The influence of centrifuge brake has been studied by Daves et al. who showed no statistical difference for APTT, a significant difference but with no clinical relevance (mean bias: 0.2 seconds) for PT and a statistical and clinically relevant although limited bias (mean bias: 0.29g/L) for fibrinogen.
Hemolysis should be noted when visible. Lysis of red cells and resultant release of intracellular or membrane components may cause clotting factor activation that can have an impact on clotting time results whether using an optical or mechanical end-point detection system.
Icteric or lipemic samples or samples that contain substances that interfere with light transmission may generate erroneous results when using an optical end-point detection without accurate multi-wave length detection.
In a recent study, Wolley et al. studied the influence of hemolysis on PT run with two different reagents when using a viscosity-based dectection system (mechanical detection) in paired hemolyzed versus non-hemolyzed plasma samples. No significant difference was observed between hemolyzed versus non-hemolyzed samples.
In the same study, the impact of hemolysis for APTT when using three different APTT reagents was studied. No statistical difference was observed with one reagent, whereas a statistical difference was observed for the two other reagents, although the difference had no clinical impact for one these two reagents.
No statistical difference was observed for fibrinogen between hemolyzed and non-hemolyzed plasma samples.
Specimens should be stored capped unless sitting for brief periods (<30 minutes). Storage at refregirated temperature is not recommended: it may induce cold activation of factor VII, gradual loss of von Willebrand factor and factor VIII Plasma samples are usually stable for four hours at room temperature, two weeks frozen at -20°C and several months at -80°C. Stability should be checked locally for specific analytes.

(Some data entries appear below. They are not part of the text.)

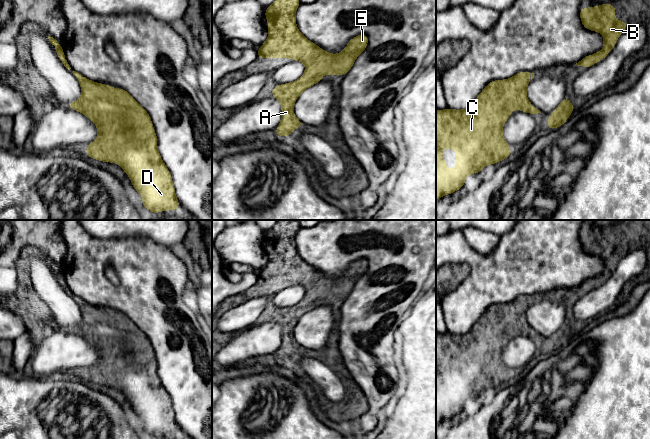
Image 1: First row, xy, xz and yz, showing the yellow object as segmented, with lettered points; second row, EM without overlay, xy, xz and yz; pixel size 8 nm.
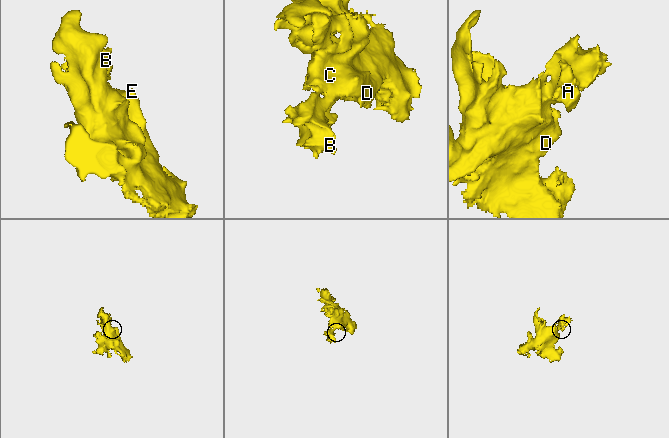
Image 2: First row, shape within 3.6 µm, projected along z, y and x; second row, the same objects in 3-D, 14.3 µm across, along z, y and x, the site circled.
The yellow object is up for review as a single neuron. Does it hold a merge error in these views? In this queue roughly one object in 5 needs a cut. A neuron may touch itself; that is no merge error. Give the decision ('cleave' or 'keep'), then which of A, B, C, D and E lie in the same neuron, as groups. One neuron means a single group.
keep | A B C D E

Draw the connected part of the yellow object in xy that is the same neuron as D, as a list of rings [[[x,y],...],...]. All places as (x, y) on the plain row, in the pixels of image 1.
[[[72,295],[72,297],[77,301],[81,309],[82,320],[77,325],[71,325],[68,328],[68,332],[83,337],[98,352],[98,362],[93,367],[87,369],[85,375],[87,380],[99,385],[114,386],[120,389],[130,401],[134,413],[142,419],[142,431],[151,434],[154,438],[158,438],[163,434],[178,434],[180,428],[175,419],[172,402],[157,374],[157,360],[151,342],[146,334],[124,313],[119,311],[116,315],[112,310],[90,305],[76,295]]]

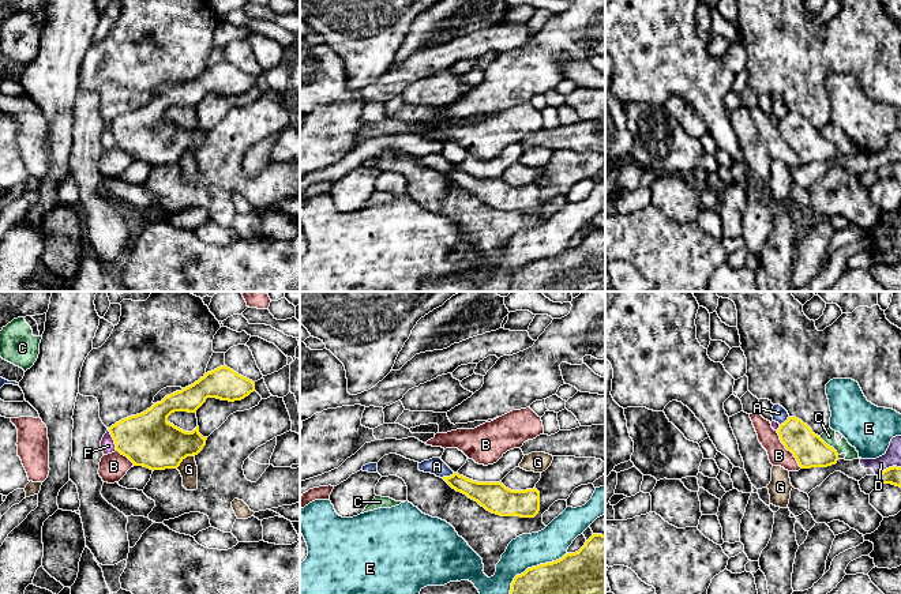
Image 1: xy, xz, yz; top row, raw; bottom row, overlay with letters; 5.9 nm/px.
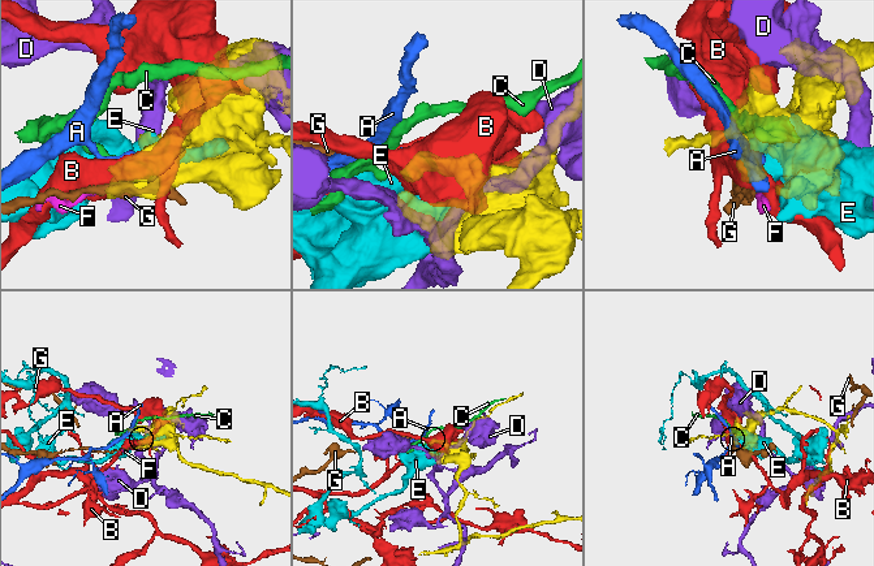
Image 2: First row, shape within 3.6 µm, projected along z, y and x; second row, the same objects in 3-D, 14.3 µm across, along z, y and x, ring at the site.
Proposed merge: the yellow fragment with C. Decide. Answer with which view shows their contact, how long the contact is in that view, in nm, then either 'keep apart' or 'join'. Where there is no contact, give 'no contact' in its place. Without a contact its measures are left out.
yz | 160 nm | keep apart

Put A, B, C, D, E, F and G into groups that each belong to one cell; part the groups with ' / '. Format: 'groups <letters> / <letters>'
groups A / B / C / D / E / F / G

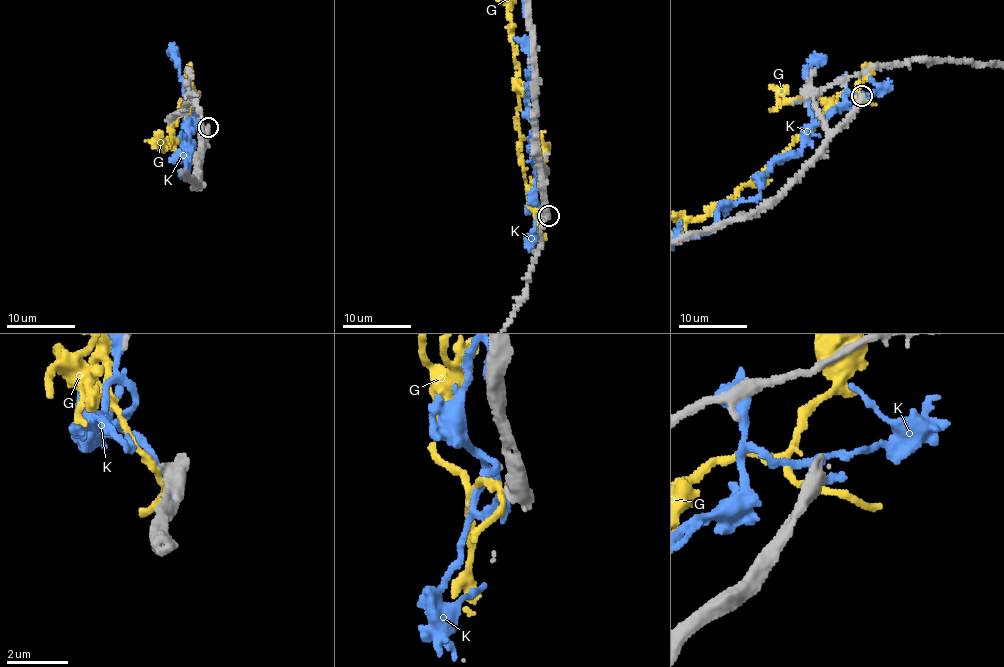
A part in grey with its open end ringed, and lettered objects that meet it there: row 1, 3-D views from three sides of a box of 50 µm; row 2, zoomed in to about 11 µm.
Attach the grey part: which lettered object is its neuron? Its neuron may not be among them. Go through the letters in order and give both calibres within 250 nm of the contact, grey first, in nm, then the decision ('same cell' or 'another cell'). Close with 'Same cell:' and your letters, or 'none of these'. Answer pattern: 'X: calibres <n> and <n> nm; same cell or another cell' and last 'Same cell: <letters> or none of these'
G: calibres 600 and 200 nm; another cell
K: calibres 600 and 280 nm; another cell
Same cell: none of these

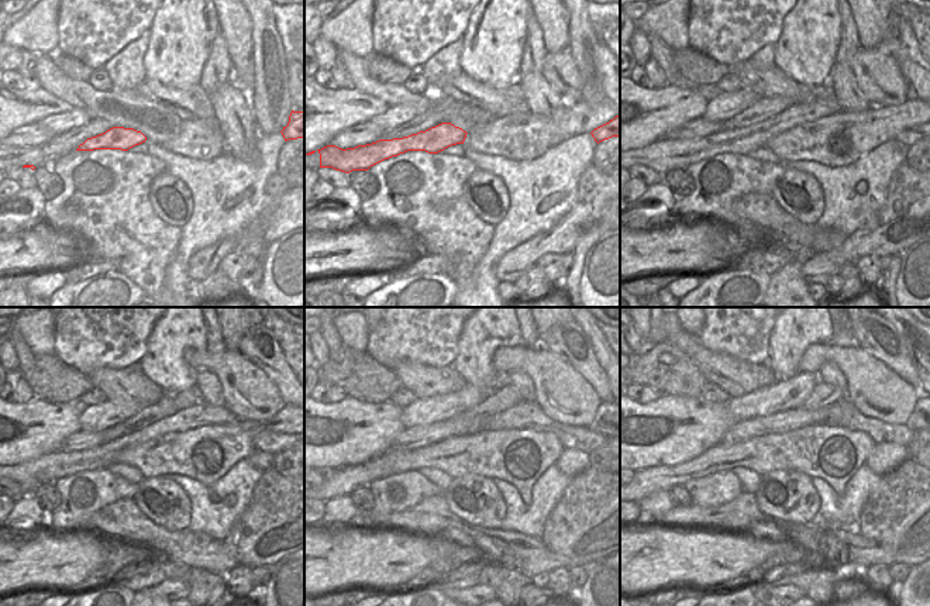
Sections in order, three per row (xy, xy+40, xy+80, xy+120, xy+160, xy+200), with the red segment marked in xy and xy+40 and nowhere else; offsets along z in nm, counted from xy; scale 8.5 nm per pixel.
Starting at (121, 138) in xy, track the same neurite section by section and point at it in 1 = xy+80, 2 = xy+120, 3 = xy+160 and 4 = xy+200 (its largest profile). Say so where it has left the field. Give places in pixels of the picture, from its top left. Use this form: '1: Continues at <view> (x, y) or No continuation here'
1: Continues at xy+80 (664, 155)
2: Continues at xy+120 (48, 468)
3: Continues at xy+160 (523, 416)
4: Continues at xy+200 (843, 413)

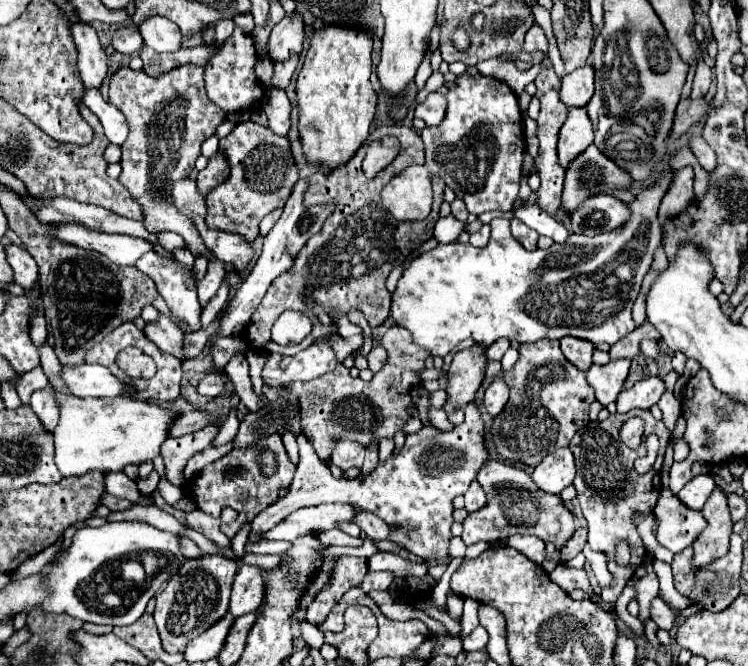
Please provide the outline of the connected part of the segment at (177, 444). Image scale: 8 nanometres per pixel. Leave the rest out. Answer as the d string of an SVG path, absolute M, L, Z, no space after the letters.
M206 426L204 430L180 436L180 438L168 438L162 448L162 458L166 464L166 477L175 486L185 483L184 468L190 456L198 454L202 448L212 446L214 438L218 434L218 426Z

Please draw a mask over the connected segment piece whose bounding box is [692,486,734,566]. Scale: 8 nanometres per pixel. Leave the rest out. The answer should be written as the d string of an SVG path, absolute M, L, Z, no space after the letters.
M718 486L702 508L704 518L708 520L708 528L696 538L694 548L694 564L704 566L716 558L722 558L730 550L730 534L732 534L732 518L728 510L728 494Z

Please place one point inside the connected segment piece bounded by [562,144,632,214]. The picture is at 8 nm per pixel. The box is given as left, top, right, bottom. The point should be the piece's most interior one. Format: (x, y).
(591, 172)

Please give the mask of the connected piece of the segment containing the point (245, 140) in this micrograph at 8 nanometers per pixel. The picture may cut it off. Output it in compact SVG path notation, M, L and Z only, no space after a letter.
M240 122L230 132L228 138L220 140L220 150L230 162L230 176L218 184L208 198L208 224L212 228L232 228L256 240L260 220L272 212L272 208L282 208L298 180L298 168L294 166L290 144L284 136L274 134L270 128L256 122Z

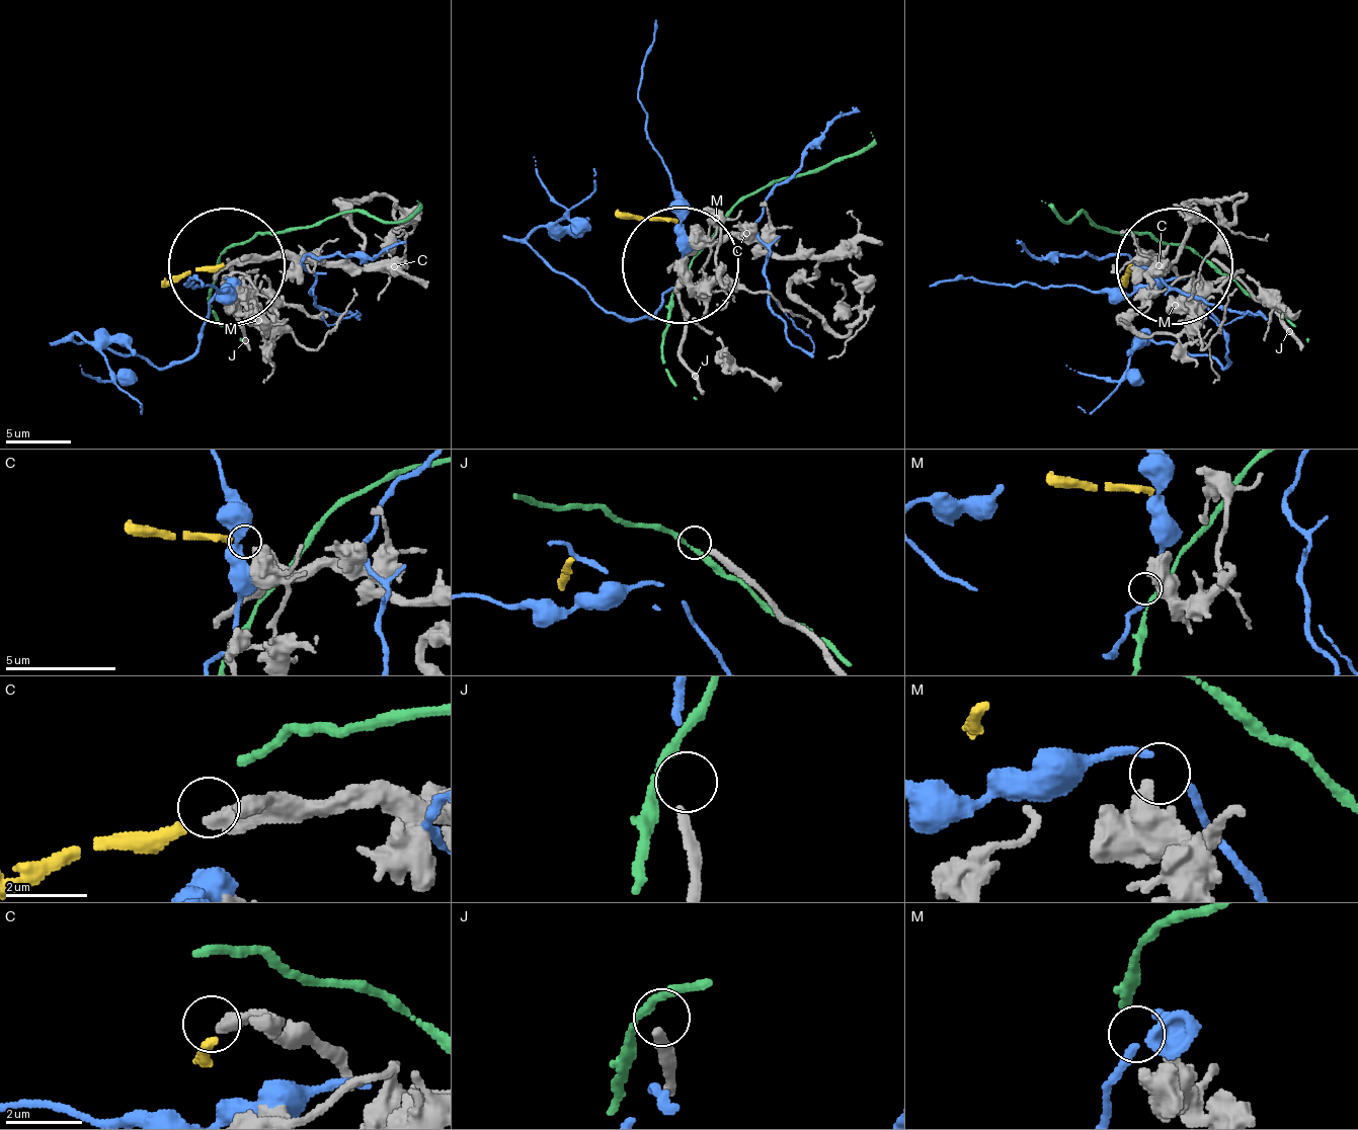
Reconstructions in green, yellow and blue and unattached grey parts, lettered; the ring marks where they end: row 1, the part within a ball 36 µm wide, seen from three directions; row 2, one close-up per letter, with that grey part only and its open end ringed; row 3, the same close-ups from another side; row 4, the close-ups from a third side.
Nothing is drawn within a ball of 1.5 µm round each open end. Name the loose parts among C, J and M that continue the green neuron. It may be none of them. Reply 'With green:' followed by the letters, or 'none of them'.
With green: none of them

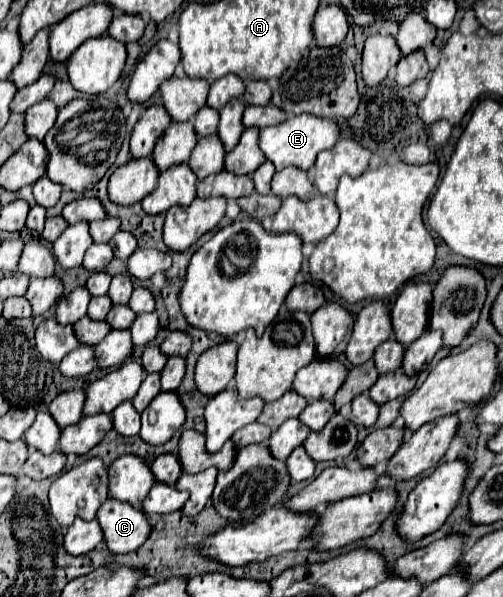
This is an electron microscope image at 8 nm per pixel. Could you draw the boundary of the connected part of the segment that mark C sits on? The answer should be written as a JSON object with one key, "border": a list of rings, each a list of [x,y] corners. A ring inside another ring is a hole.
{"border":[[[108,499],[98,511],[104,539],[112,553],[130,553],[148,539],[148,517],[130,503]]]}

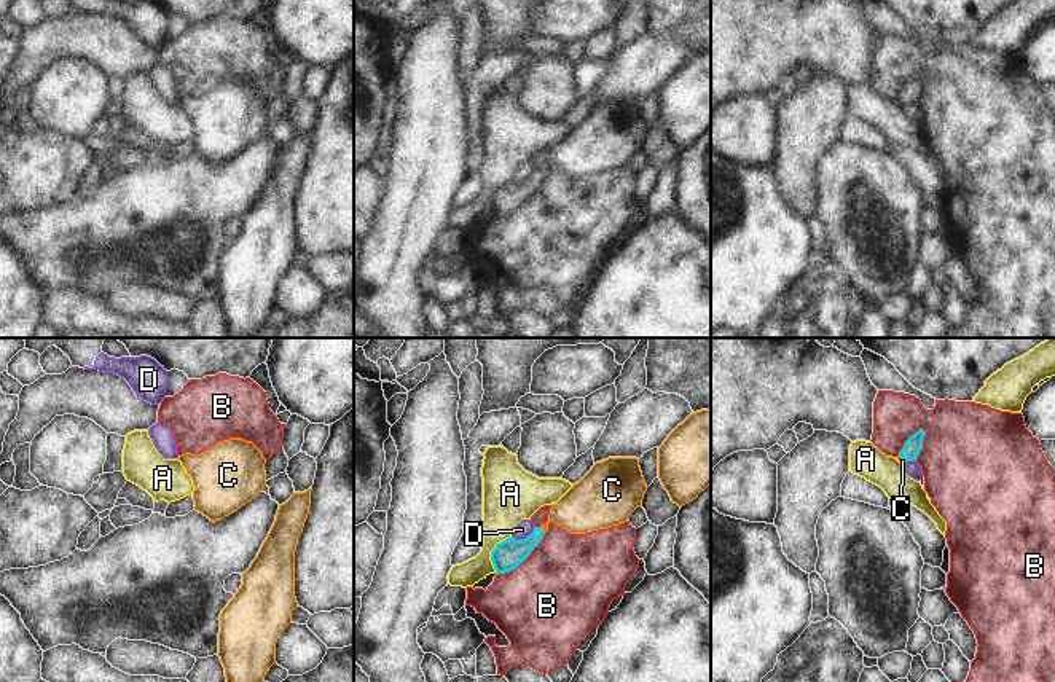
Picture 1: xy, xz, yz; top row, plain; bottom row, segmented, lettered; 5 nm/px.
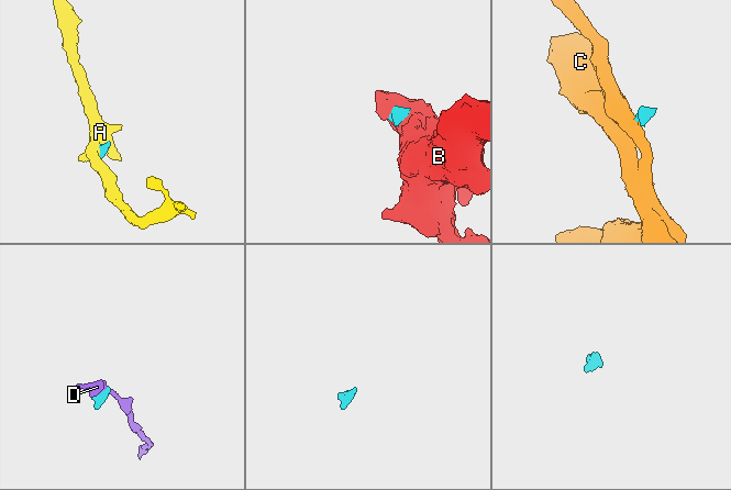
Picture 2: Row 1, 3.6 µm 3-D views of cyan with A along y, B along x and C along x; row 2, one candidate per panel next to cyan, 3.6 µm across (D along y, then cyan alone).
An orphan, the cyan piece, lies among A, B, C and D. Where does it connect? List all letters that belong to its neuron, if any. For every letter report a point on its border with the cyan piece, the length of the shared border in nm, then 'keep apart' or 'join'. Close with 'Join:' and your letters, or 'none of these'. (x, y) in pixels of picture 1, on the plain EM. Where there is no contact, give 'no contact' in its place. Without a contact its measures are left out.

For frozen sample storage, the use of frost-free freezers (automatic freeze/thaw cycles) is not recommended. Frozen samples should be rapidly thawed at 37°C, then gently mixed and tested immediately.
All anticoagulants may impact coagulation testing: vitamin K antagonists (e.g. warfarin, acenocoumarol, fluindione, phenprocoumon…), unfractionated heparin (UFH), low molecular weight heparins (e.g. enoxaparin, dalteparin, nadroparin, bemiparin, tinzaparin…), as well as the new direct oral anticoagulants, direct thrombin inhibitor dabigatran etexilate (PRADAXA®) and direct factor Xa inhibitors (rivaroxaban – XARELTO®, apixaban – ELIQUIS®, edoxaban – LIXIANA®, SAVAYSA®, betrixaban) can impact routine (PT, APTT, Thrombin Time – dabigatran) and specialized (factor assays, thrombophilia assays) clotting assays. Furthermore, even chromogenic assays if they use factor Xa or factor IIa (thrombin) in the assay principle may be impacted in presence of an anti-Xa or anti-IIa drug respectively.
Laboratories must know the assay principle of the test they use and the potential impact of anticoagulant treatment on these assays.
Information on patient’s anticoagulant treatment is crucial to avoid misinterpretation of test results.
Quality indicators are key for lab accreditation / certification. Quality indicators have been proposed as well as quality specifications in order to help clinical laboratories better manage their quality for preanalytics.
In conclusion, preanalytics is a multifaceted topic. Laboratories must be aware of the possible detrimental impact of preanalytical conditions on test results. Guidelines or similar documents are available from various organizations including the Clinical Laboratory Standards Institute (CLSI) that is quoted extensively in this paper, the International Council for Standardization in Haematology (ICSH), the College of American Pathologist (CAP), the Deutsches Institut für Normung (DIN), the Groupe Français d’Etudes sur l’Hémostase et la Thrombose (GFHT) or others. Clinical laboratories are highly encouraged to refer to them. They should, in the light of the relevant guideline(s), check their own procedures in order to minimize the risk of erroneous results caused by improper preanalytical conditions and monitor their performance using quality indicators.